Some people think it’s specifically about selling things in church
bake sales, sub sales, bingo games, rummage sales.
So some churches don’t allow sales of any kind
because of this story of Jesus.
I don’t know that Jesus anger is only about selling things though.
I think there’s more than that.

Now, the reason that they
were selling animals in the temple,
was so people could buy them to do sacrifices
which was the main element of Jewish worship at the time.
The original idea was that people worshipped God by giving
God back the best of what God had given them.
Most people would bring their own animals,
or they would trade what they produced for an animal to sacrifice.

But when the temple was built in Jerusalem,
people would to travel there to do their worship.
They couldn’t bring one of their own animals
or a bunch of other produce, people started to
sell animals in front of the temple for money.

And because you couldn’t use Roman money,
there were money changers, who would exchange
Roman money for Jewish tokens for a price.
It all made perfect sense. No one was doing anything particularly wrong.
All of these things were proscribed by religious law.
BUT…

The whole purpose of the temple
and the act of sacrifice was so that people
and communities would grow closer to God.
All this buying and selling was supposed serve a purpose,
to lead people in a deeper relationship with God and each other
so they could do what God required which is outlined in Micah 6:
“What does the Lord require of you,
To do justice, love mercy, and walk humbly with your God.”

But as Jesus said, this courtyard in the temple was just a marketplace. 
People were not focused on getting back to God
they were focused on the buying and selling,
How could Jesus tell?
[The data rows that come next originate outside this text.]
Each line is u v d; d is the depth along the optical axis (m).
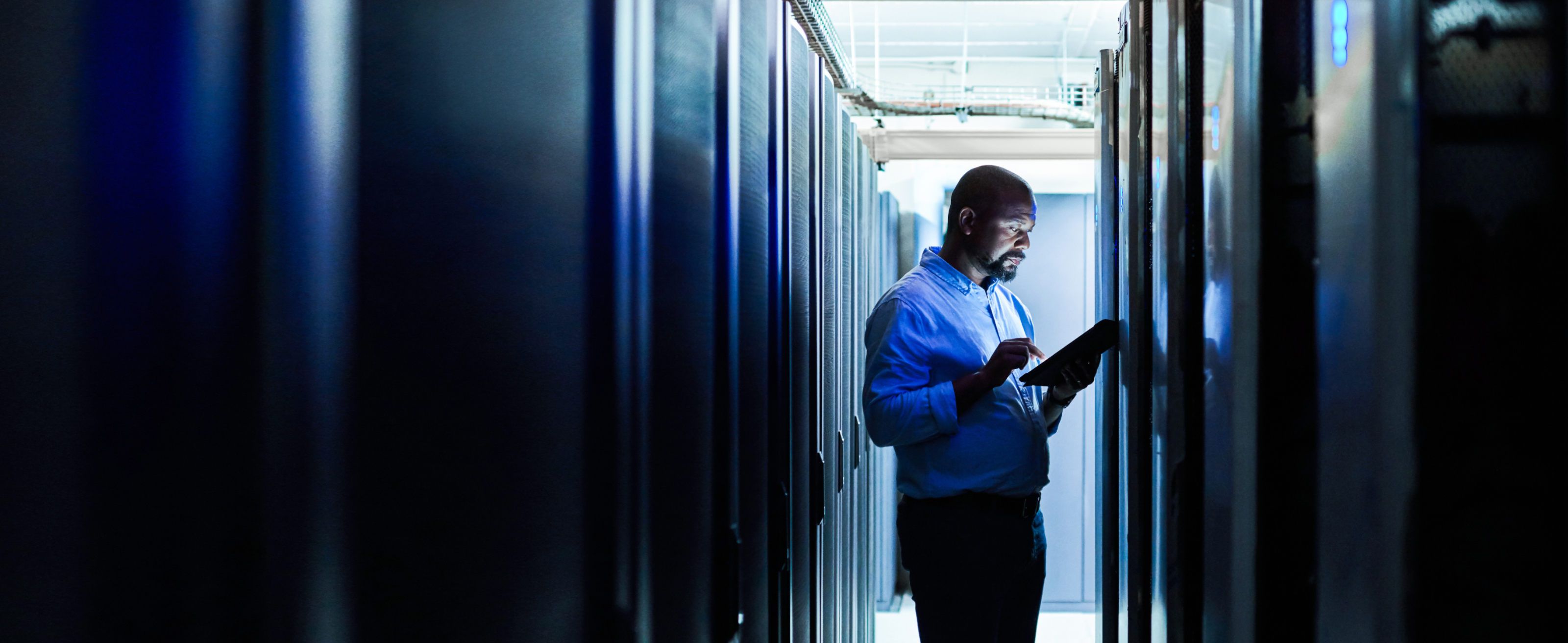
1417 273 0.59
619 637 0.83
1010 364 1.74
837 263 2.26
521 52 0.73
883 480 3.70
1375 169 0.60
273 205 0.62
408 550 0.69
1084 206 3.58
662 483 0.88
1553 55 0.57
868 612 3.03
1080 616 3.58
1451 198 0.59
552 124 0.75
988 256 1.96
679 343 0.90
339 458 0.65
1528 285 0.58
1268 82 0.72
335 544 0.65
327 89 0.64
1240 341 0.76
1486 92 0.58
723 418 0.99
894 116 3.46
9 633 0.56
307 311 0.64
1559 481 0.59
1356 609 0.63
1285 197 0.71
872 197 3.03
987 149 3.15
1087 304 3.58
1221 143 0.80
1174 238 0.98
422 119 0.69
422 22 0.69
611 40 0.79
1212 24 0.83
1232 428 0.77
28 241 0.55
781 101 1.43
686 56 0.90
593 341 0.79
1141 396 1.35
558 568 0.77
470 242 0.71
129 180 0.57
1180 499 0.97
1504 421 0.59
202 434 0.60
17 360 0.55
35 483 0.56
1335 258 0.64
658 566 0.88
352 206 0.66
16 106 0.55
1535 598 0.59
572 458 0.77
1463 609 0.60
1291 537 0.71
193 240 0.59
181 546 0.60
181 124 0.58
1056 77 4.30
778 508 1.37
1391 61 0.60
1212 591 0.83
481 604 0.73
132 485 0.58
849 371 2.54
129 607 0.58
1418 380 0.59
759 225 1.15
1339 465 0.64
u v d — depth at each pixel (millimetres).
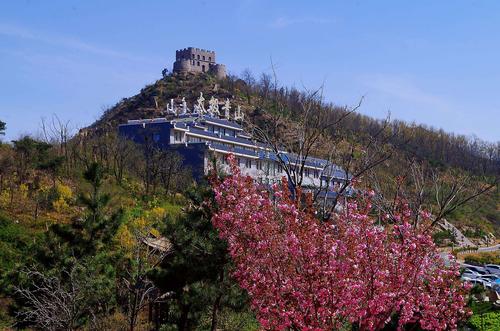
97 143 50969
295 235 11594
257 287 12039
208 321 17406
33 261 19109
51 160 39250
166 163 47250
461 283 13719
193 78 106750
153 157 47562
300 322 11383
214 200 16156
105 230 19812
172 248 17016
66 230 19391
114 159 45969
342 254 11406
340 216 12906
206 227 16234
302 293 11398
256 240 12344
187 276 16469
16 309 18500
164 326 15852
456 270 13508
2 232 26625
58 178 37719
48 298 17719
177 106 87625
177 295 16750
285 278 11711
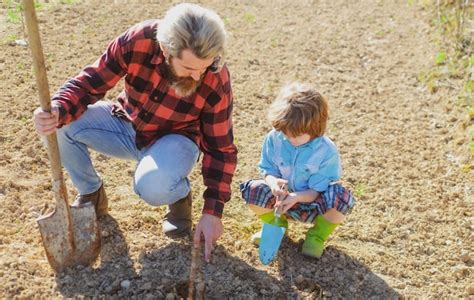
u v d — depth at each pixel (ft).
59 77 19.22
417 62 22.75
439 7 25.79
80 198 12.85
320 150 12.05
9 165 14.94
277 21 25.91
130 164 15.80
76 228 11.62
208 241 11.14
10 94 17.97
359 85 21.12
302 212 12.52
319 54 23.12
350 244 13.61
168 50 9.92
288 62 22.34
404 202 15.24
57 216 11.29
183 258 12.37
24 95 17.99
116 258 12.19
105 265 11.98
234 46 23.21
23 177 14.64
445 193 15.69
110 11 24.77
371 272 12.80
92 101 11.48
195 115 11.53
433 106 19.93
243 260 12.62
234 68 21.49
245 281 12.05
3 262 11.62
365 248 13.55
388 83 21.35
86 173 12.51
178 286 11.71
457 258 13.51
Because there was no mercy,
there was no justice, and no one was walking humbly.

They were “doing temple”
but they weren’t doing God’s will.
The market had become their focus instead of God’s will.
It looked like temple things were happening,
but the purpose of the temple was not happening.

Does this ever happen to us?
Do we do ever find ourselves “doing church”
and then forget what we were “doing church” for?

Do we come here on a Sunday morning,
and just say, “Well I’m here, get this over with,
check this off the list.”
and never have it change us?

Do we go through our lives
just doing tasks, work, kids, housework,
friends, day in and day out and never
consider what the Spirit is telling us
Never asking what God’s will for us is.
Never feel God’s grace in our lives.

Or as a community,
We could be “doing church” in here just right.
We could say all the right words right,
sing the right songs, hit all the right notes,
have the most accurate budget, the nicest facility,
the best bible classes, the most learned children...

Churches can check every box off in the
“12 most important things for a successful church.”
but still not do justice, love mercy, and walk humbly with God.
And if we’re not doing it all for God’s vision for us
and for this world, what is it all for?

Of course we do, we do a little of all of these things.
There are times when each one of us just goes through the motions,
there are things that we have to do as people
and as members of a church that have to be done
and we just have to do them.
But no matter what we’re doing,
we should never forget what the point of all of it is.

A pastor, Francis Chan, wrote something very wise:
As a church, “Our greatest fear should not be of failure,
but of succeeding at things that don't really matter.”

Now, notice that Jesus didn’t just talk about this.
He didn’t even tell a parable, or ask a clever question,
For this one he flipped it all over.
He turned over a tradition that he had been a part of,
that his parents had been a part of,
in a religion that he loved and honored.
He turned it over. He disrupted everthing.

Now, we know that God loves us all even
when we’re just phoning it in.
When we’re just “doing church”.

But Jesus means to be disruptive in our lives.
Jesus doesn’t just want our tasks.
Jesus doesn’t want us to just do something
just to say that we’ve done it.
Jesus doesn’t want us just “doing church”.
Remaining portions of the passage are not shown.